Outro fator a ser ressaltado é que muitas das pessoas que estão com mais de 50 anos têm filhos em idade escolar e/ou universitária, pois a paternidade/maternidade aconteceu depois dos 35-40 anos. Outros, embora já tenham netos, são responsáveis por ajudar financeiramente, ou até mesmo manter, a família de seus filhos, além de ter que dar conta de seus gastos pessoais, com saúde, alimentação e moradia, entre outros. Com isso, precisam complementar a sua renda, já que a aposentadoria, ou outro benefício, não é suficiente para o seu sustento. Há também aqueles que buscam trabalho, simplesmente, para continuarem ativos e participantes socialmente.
Tenho visto debates intensos sobre como “vender” para essa população, criando produtos e serviços focados nesse público. Claro que isso também é importante. Mas, infelizmente, em geral, a discussão está muito mais relacionada a sobre como abocanhar um pouco dessa fatia do mercado, do que realmente a atender às suas necessidades. A verdade é que essas mesmas empresas que criam ofertas para os maduros e idosos deveriam estar preocupadas em oferecer empregos e oportunidades para mantê-los economicamente ativos, de maneira longeva. Tem de ser uma relação ganha-ganha, se não a equação não fecha.

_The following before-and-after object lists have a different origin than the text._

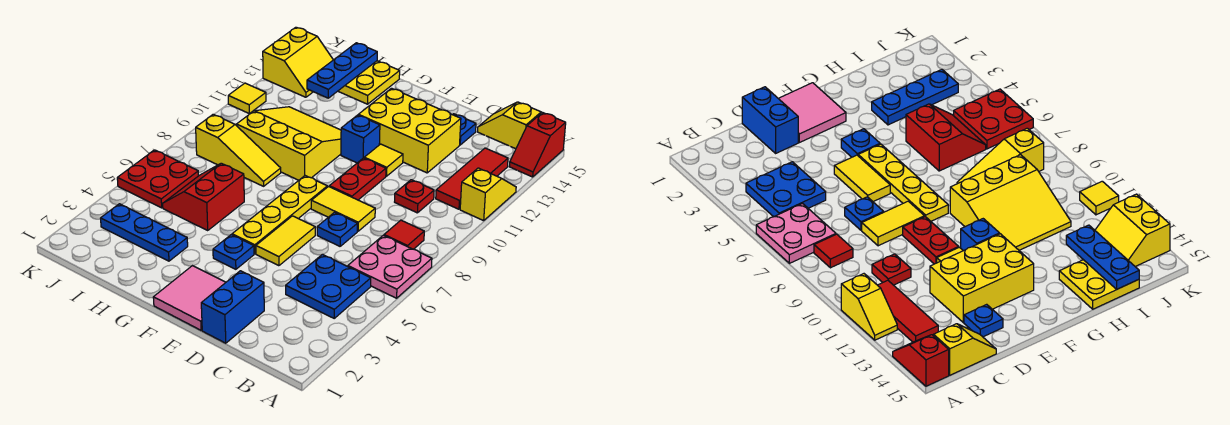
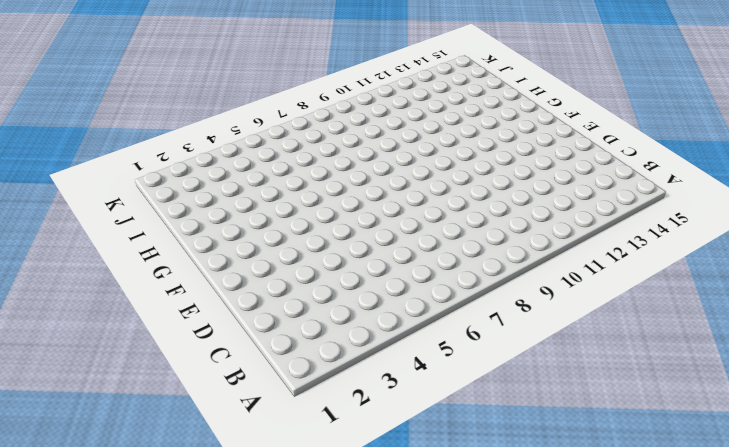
none -> pink 2x2 plate [348,235,432,298]
none -> yellow 1x2 slope [460,168,516,221]
none -> red 1x2 slope [509,113,566,177]

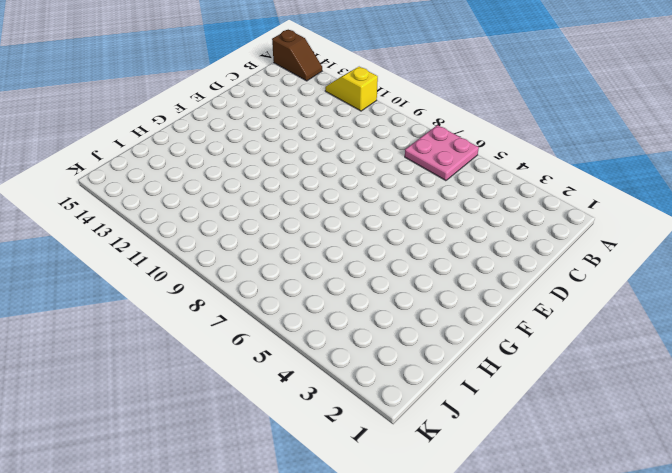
brown 1x2 slope [272,30,322,81] -> red 1x2 slope [509,113,566,177]
none -> blue 2x2 plate [286,254,371,318]
none -> red 1x1 tile [384,220,424,249]
none -> red 1x3 tile [436,148,508,209]

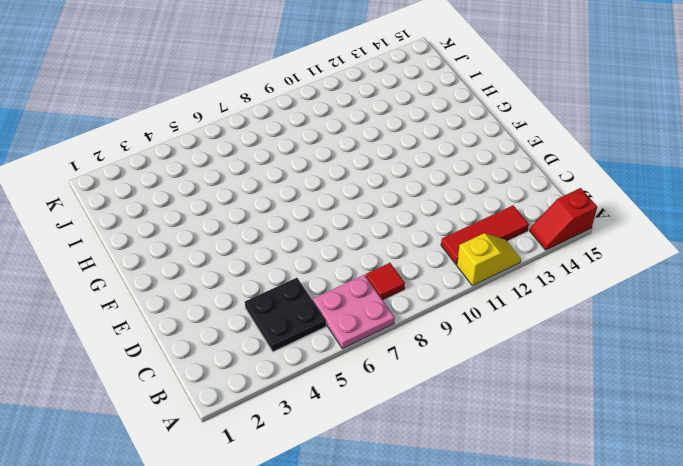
black 2x2 plate [245,278,326,352] -> blue 2x2 plate [286,254,371,318]
none -> yellow 1x2 slope [478,102,541,149]
none -> red 1x1 plate [395,180,434,213]
none -> blue 1x2 brick [201,271,264,343]

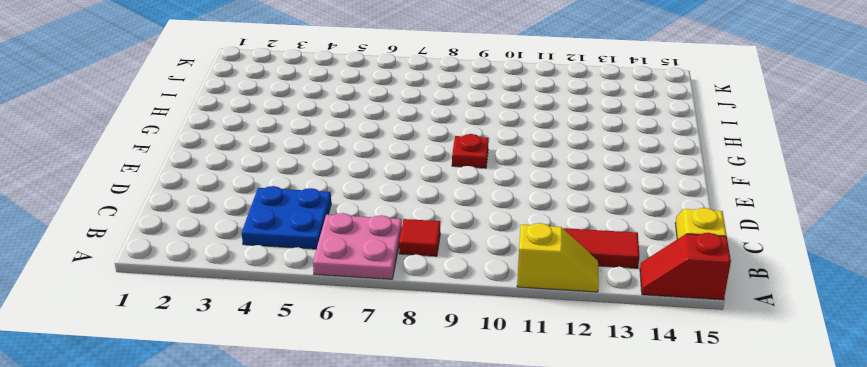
red 1x1 plate [452,134,489,168] -> red 1x1 plate moved to [395,180,434,213]
none -> blue 1x2 brick [201,271,264,343]
none -> blue 1x1 plate [317,212,358,246]
none -> yellow 1x2 tile [311,187,375,231]

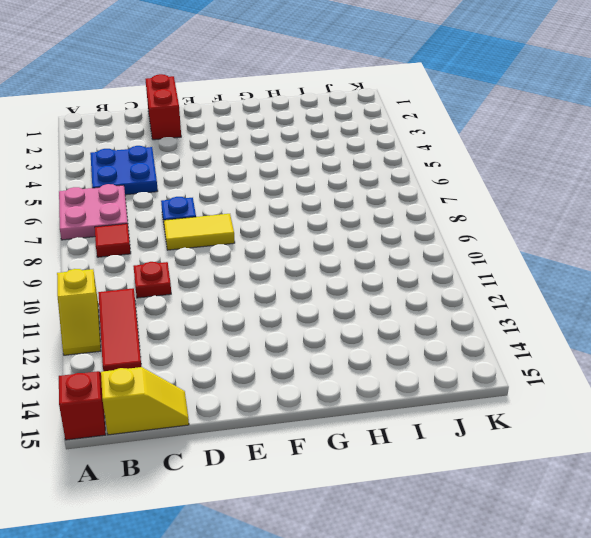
red 1x2 brick [145,74,181,140] -> blue 1x2 brick [201,271,264,343]
none -> yellow 2x3 brick [358,88,461,173]
none -> blue 1x1 plate [453,114,476,145]
none -> pink 2x2 tile [153,266,226,330]

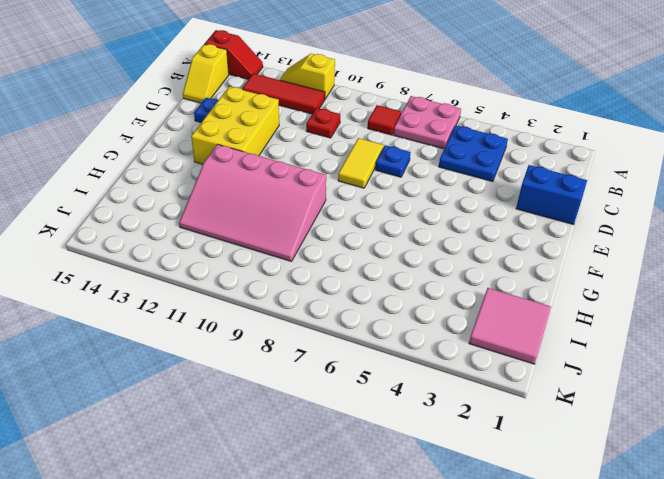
pink 3x4 slope [179,144,326,261] -> yellow 3x3 slope [237,107,341,180]
pink 2x2 tile [469,288,551,364] -> pink 2x2 tile moved to [153,266,226,330]
none -> yellow 1x2 tile [256,216,315,266]
none -> red 1x2 plate [329,158,386,200]
none -> yellow 1x1 tile [364,144,403,176]

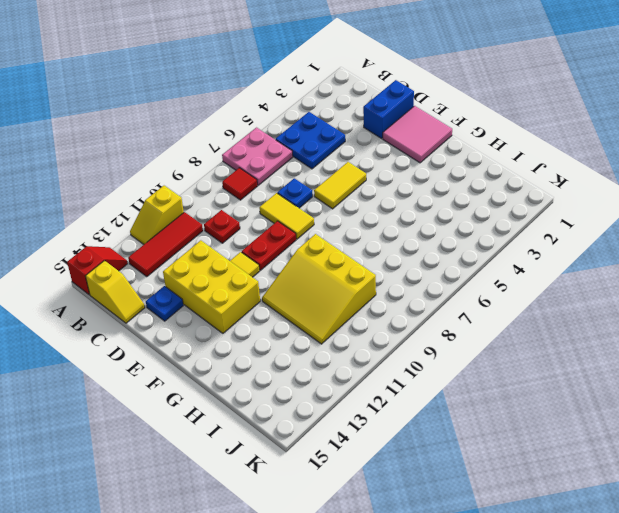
none -> blue 1x1 plate [213,235,254,269]
none -> yellow 1x4 plate [232,176,327,254]
none -> blue 1x1 brick [341,115,380,163]

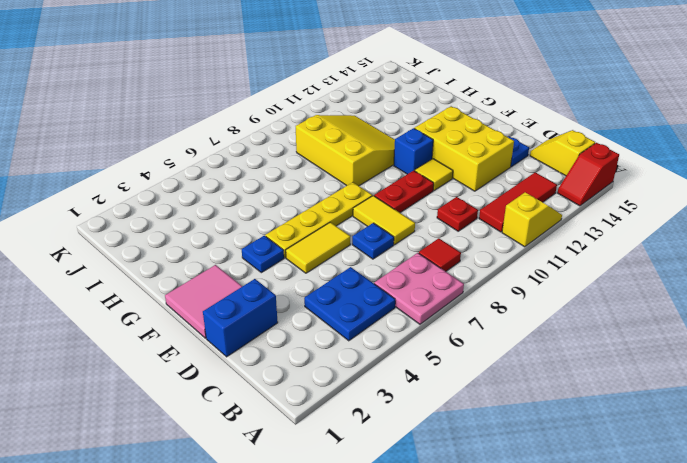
none -> blue 1x3 plate [101,204,188,261]
none -> red 2x2 slope [163,163,244,230]
none -> yellow 1x3 slope [196,114,281,186]

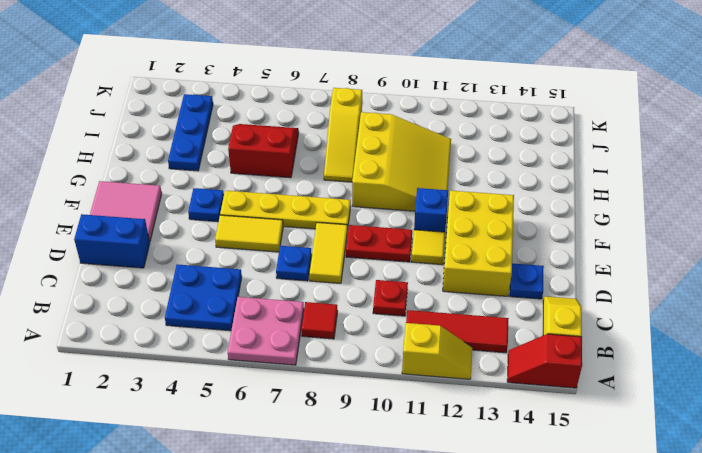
none -> yellow 2x2 plate [338,61,400,104]
none -> red 2x2 plate [117,150,198,208]
none -> yellow 2x2 slope [263,27,333,97]

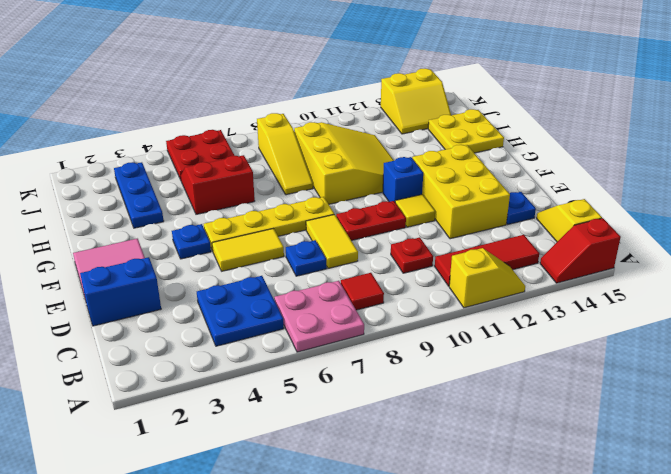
none -> yellow 1x1 tile [228,83,266,113]
none -> blue 1x3 plate [307,43,377,98]

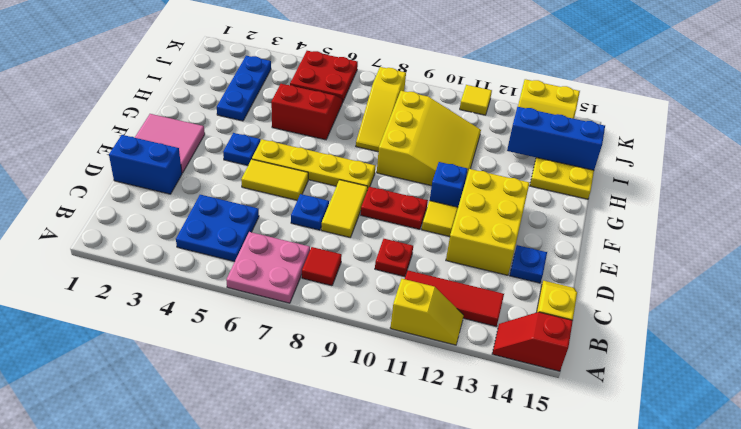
blue 1x3 brick [507,107,605,170] -> blue 1x3 plate [307,43,377,98]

No entanto, é importante destacar que, para se manter competitivo profissionalmente, na longevidade, é preciso se manter atualizado e bem-informado sobre os movimentos que estão ocorrendo no mundo. Afinal de contas, aprender é para sempre.

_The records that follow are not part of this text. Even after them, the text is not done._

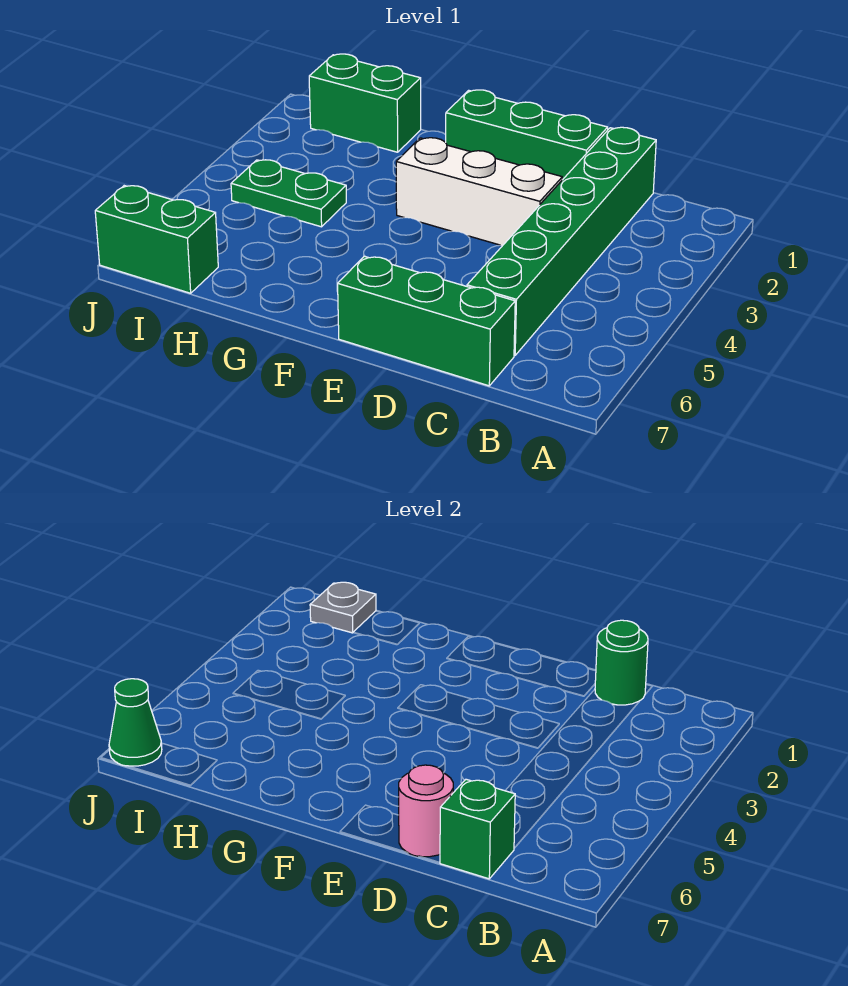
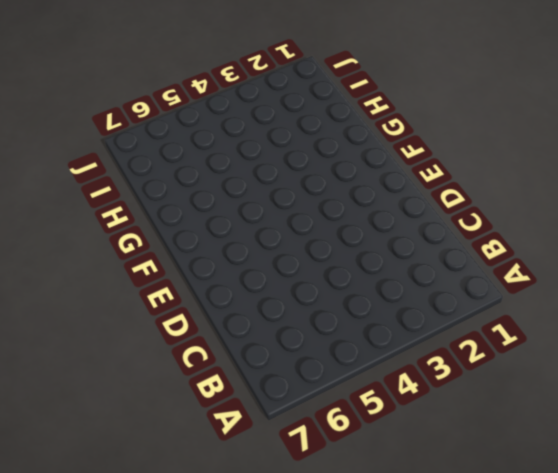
none -> green 1x6 brick [467,127,656,355]
none -> green 1x3 brick [338,256,515,386]
none -> green 1x3 brick [446,90,608,180]

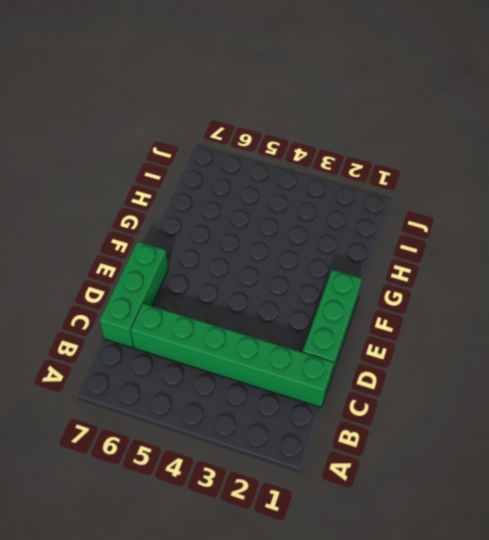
none -> white 1x3 brick [396,138,562,245]
none -> green 1x2 brick [309,54,421,152]
none -> green 1x2 plate [231,160,346,227]

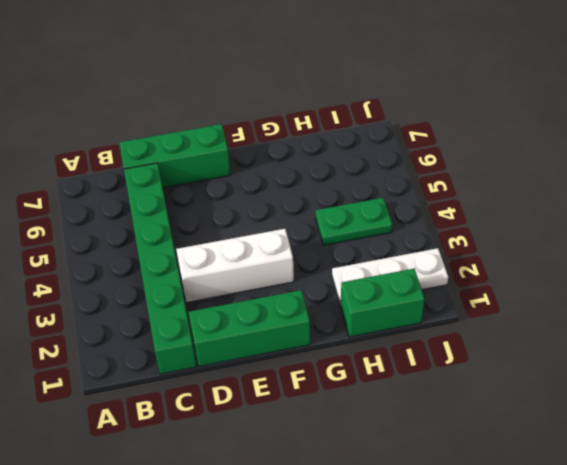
white 1x3 plate [332,248,448,305] -> none
none -> green 1x2 brick [95,186,218,293]
none -> green 1x1 round brick [595,620,648,705]
none -> green 1x1 brick [440,779,515,879]

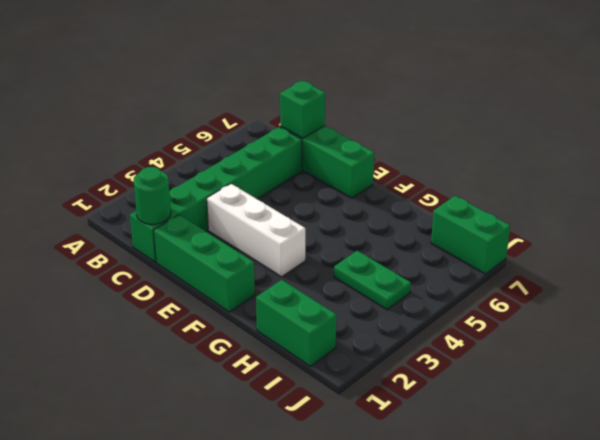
none -> pink 1x1 round brick [399,765,453,857]
none -> grey 1x1 plate [310,582,376,633]
none -> green 1x1 cone [109,679,162,766]

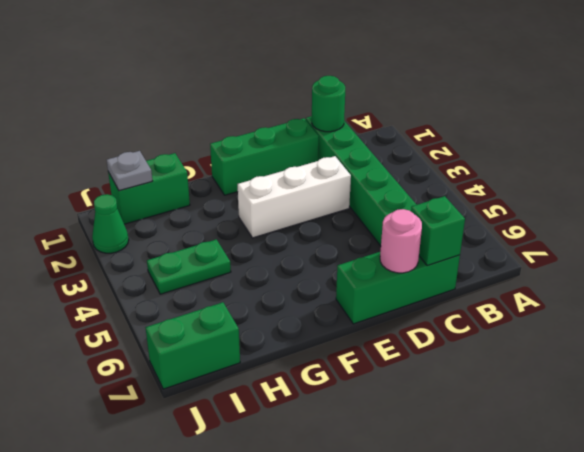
green 1x1 cone [92,194,129,253] -> green 1x1 cone moved to [109,679,162,766]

Vamos falar mais sobre isso?
Procure fomentar a discussão sobre esse tema entre seus colegas de trabalho, amigos e familiares. Reflita sobre a sua postura diante de profissionais que estão vivendo essa fase da vida: a envelhescência. Ou, como adoro falar, a fase da adolescência madura. A idade não é fator limitante. Isso está apenas na nossa cabeça. E tente responder: Como você pretende encarar a sua velhice?
Eu estou totalmente aberta a esse debate e à disposição daqueles que queiram trocar ideias sobre como ter longevidade na carreira e autonomia financeira.
“Eu comparo essa longevidade como um presente que nos está sendo dado. Você pode aproveitar esse presente ou desperdiçá-lo.” Faço minhas as palavras de Alexandre Kalache, médico gerontólogo e presidente do International Longevity Center-Brazil, extraídas do documentário Envelhescência, dirigido por Gabriel Martinez. Embora seja de 2015, o filme é atualíssimo e retrata a vida de seis pessoas com mais de 60 anos que vivem de maneira plena, além de contar com depoimentos de especialistas no assunto. Se não tiver tempo de assisti-lo, veja ao menos o trailer. Emocionante, profundo e necessário.